L’aboutissement des projets que l’on souhaite voir se concrétiser n’est pas sans défis. Mais pour le fondateur de Mautopia, Grégory Martin, il existe une vision, une stratégie, un plan d’action, ainsi qu’une «évolution» du ministère de l’Environnement, sans oublier le soutien des organisations internationales. «Lorsque nous observons l’écosystème, nous pouvons dire que nous avons beaucoup d’atouts de notre côté», relève-t-il. Toutefois, il met en garde contre certains risques liés notamment au phasage, où, par exemple, pour une raison ou une autre, la structuration du centre de tri et du compostage pourrait prendre du retard. «C’est le principal défi auquel nous pourrions être confrontés», prévient-il. Selon lui, l’économie circulaire a déjà attiré d’importants investissements – à titre d’exemple, Rs 650 millions ont été injectés dans le recyclage du carton. Si l’on cumule l’ensemble des investissements, le montant est conséquent, même s’il reste peu visible. La raison, selon lui, est que l’économie circulaire demeure encore relativement nouvelle à Maurice.

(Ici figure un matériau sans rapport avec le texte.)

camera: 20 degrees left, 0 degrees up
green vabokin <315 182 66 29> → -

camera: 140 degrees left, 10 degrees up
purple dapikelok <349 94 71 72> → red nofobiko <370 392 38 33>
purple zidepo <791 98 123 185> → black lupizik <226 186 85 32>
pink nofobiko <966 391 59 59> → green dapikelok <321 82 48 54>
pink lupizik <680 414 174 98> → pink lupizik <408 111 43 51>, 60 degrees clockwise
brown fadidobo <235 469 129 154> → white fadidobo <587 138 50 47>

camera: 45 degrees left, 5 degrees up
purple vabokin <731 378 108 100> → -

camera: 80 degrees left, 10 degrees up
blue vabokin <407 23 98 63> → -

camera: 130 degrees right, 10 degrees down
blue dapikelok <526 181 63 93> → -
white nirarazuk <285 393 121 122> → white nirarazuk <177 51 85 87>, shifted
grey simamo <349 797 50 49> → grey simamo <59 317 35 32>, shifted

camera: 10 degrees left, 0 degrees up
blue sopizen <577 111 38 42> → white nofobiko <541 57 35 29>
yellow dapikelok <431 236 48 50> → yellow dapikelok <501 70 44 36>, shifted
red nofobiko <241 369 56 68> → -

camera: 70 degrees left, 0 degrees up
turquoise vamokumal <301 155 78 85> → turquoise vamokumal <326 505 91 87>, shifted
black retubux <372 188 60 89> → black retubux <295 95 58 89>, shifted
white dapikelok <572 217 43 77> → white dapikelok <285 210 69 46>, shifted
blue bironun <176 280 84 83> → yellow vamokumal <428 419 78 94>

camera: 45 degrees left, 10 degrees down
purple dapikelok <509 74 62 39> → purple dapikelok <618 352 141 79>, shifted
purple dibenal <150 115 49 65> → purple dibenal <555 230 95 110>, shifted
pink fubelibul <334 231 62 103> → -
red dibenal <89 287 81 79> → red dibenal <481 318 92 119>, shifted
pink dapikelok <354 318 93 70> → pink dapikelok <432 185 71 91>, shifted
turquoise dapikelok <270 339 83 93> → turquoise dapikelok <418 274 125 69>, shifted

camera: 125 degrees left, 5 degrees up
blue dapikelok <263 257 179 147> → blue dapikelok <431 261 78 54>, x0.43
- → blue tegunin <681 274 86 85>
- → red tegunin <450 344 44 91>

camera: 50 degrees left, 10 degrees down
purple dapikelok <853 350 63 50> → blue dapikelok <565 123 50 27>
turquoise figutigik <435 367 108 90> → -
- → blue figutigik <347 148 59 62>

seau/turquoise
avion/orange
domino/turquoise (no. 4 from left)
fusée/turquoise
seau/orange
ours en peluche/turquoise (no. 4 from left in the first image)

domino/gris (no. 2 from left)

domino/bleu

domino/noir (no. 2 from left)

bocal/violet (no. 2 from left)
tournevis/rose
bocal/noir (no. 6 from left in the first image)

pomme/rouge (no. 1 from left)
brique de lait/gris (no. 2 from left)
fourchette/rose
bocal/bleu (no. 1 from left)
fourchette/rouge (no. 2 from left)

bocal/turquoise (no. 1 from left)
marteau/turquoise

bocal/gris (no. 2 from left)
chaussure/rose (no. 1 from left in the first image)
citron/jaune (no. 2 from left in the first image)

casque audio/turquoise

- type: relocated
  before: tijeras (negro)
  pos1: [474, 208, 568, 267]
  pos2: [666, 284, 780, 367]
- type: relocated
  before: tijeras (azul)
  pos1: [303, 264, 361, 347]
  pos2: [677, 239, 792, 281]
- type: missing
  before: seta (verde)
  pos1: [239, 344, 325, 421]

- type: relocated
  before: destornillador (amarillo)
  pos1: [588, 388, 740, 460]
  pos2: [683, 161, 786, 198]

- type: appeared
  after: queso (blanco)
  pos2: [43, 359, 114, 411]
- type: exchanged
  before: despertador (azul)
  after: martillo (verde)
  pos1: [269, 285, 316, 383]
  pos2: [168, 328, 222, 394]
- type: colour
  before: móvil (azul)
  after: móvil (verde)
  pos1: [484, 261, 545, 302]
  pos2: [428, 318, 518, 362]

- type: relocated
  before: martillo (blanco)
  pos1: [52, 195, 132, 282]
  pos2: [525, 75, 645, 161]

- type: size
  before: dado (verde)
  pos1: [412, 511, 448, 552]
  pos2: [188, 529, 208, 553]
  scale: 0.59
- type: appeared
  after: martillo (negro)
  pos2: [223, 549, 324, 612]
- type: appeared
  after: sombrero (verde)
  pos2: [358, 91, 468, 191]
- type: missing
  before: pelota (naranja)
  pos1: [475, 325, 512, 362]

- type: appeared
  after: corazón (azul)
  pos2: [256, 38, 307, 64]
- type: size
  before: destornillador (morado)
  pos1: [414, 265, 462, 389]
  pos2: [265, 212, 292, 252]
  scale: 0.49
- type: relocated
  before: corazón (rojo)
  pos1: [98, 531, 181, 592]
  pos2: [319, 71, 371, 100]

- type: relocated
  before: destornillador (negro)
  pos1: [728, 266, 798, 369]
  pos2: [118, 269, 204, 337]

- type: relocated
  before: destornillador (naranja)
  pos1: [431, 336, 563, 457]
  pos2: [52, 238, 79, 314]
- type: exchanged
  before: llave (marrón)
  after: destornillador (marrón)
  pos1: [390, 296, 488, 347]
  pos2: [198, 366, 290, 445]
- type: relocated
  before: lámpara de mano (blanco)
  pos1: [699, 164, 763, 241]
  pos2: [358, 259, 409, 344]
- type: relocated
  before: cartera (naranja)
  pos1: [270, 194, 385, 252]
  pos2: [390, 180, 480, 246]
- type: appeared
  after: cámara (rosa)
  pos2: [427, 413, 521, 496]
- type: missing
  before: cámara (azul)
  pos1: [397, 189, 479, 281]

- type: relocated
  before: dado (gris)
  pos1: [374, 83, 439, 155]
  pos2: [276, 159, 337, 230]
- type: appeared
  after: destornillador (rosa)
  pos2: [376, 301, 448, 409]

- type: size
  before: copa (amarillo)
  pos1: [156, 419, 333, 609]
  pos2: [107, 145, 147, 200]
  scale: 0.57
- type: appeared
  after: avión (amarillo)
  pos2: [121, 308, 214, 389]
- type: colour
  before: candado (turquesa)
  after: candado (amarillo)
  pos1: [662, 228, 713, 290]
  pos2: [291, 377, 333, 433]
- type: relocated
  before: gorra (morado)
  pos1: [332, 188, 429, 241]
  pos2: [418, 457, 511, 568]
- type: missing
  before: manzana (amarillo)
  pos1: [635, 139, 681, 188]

Alors qu’il accompagne plusieurs groupes dans leur transition en matière de gestion des déchets, Grégory Martin constate que ces derniers revoient progressivement leur stratégie. «Nous percevons une véritable volonté sur le territoire », observe-t-il. Selon lui, il est aujourd’hui essentiel de s’engager collectivement dans l’économie circulaire, tout en appelant à un dialogue constructif, en synergie avec une feuille de route claire.
Les objectifs à long terme qu’il espère voir atteints grâce au Waste to Wealth Investment Scheme incluent en particulier la mise en œuvre du tri à la source. «C’est capital», affirmet-il en précisant que cette mesure devrait être introduite par étapes, en commençant par une obligation imposée aux entreprises. Il plaide également pour un cadre de soutien renforcé à l’égard de tous les acteurs de l’économie circulaire, ainsi que pour la mise en place d’une redevance sur les déchets déversés.